Prefix/suffix tree are generally the standard, best and most cautious solution for this sort of thing in my opinion. You can't go wrong with them.
But here is a different idea, which resorts to Bloom filters. You probably know what these are, but just in case (and for other people reading this answer): Bloom filters are very small, very compact bit-vectors which approximate set inclusion. If you have a set S and a Bloom filter for that set B(S), then
x ∈ S ⇒ x ∈ B(S)
but the reciprocate is false. This is what is probabilistic about the structure: there is a (quantifiable) probability that the Bloom filter will return a false positive. But approximating inclusion with the Bloom filter is wildly faster than testing it exactly on the set.
(A simple case use: in a lot of applications, the Bloom filter is used, well, as a filter. Checking cache is expensive, because you have to do a hard drive access, so programs like Squid will first check a small Bloom filter in memory, and if the Bloom filter returns a positive result, then Squid will go check the cache. If it was false positive, then that's OK, because Squid will find that out when actually visiting the cache---but the advantage is that the Bloom filter will have spared Squid having to check the cache for a lot of requests where it would have been useless.)
Bloom filters were used with some success in string search. Here is a sketch (I may remember some of the details wrong) of this application. A text file is a sequence of N lines. You are looking for a word composed of M letters (and no word can be spread accross two lines). A preprocessing phase will build ONE Bloom filter for each line, by adding every subsequence of the line to the Bloom filter; for instance, for this line
Touching this dreaded sight, twice seene of vs,
And the corresponding Bloom filter will be created with "T", "To", "Tou" ... "o", "ou", ... "vs,", "s", "s,", ",". (I may have this part wrong. Or you might want to optimize.)
Then when searching for the subword of size M, simply do one very fast check on each of the Bloom filters, and when there is a hit, examine the line closely with the KMP algorithm, for instance. In practice, if you tune your Bloom filters well, the trade-off is remarkable. Searching is incredibly fast because you eliminate all useless lines.
I believe from this concept you could derive a useful scheme for your situation.
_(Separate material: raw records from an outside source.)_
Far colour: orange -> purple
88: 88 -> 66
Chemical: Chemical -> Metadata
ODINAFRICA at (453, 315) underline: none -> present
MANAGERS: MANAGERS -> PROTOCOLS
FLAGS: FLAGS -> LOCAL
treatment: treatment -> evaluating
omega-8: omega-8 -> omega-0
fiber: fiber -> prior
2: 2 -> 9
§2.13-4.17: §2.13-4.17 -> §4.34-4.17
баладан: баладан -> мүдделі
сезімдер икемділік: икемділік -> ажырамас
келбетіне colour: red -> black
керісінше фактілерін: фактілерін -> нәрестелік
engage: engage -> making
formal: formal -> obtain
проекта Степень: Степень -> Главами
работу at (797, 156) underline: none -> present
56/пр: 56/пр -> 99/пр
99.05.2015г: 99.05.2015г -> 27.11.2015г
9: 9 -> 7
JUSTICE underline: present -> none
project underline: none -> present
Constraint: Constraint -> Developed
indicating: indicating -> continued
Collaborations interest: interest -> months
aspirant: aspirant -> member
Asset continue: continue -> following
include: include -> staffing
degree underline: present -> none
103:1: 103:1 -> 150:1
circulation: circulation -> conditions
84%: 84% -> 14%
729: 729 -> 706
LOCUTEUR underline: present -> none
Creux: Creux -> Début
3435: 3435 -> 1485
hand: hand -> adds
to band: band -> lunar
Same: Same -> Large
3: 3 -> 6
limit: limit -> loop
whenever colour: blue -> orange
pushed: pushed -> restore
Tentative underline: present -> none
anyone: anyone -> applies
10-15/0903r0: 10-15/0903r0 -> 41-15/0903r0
Right now, I see two evident adaptation:
either cut your data set in many blocks of size K (each with its Bloom filter, like the lines in the previous example);
or use a sort-of dichotomy where you split the set into two subset, each with a Bloom filter, then each subset split into two sub-subsets with their own Bloom filter, etc. (if you are going to add all substrings as suggested with the method I described, this second idea would be a bit prohibitive---except you don't have to add all substrings, only substrings ranging size 1 to 10).
Both ideas can be combined in inventive ways to create multi-layered schemes.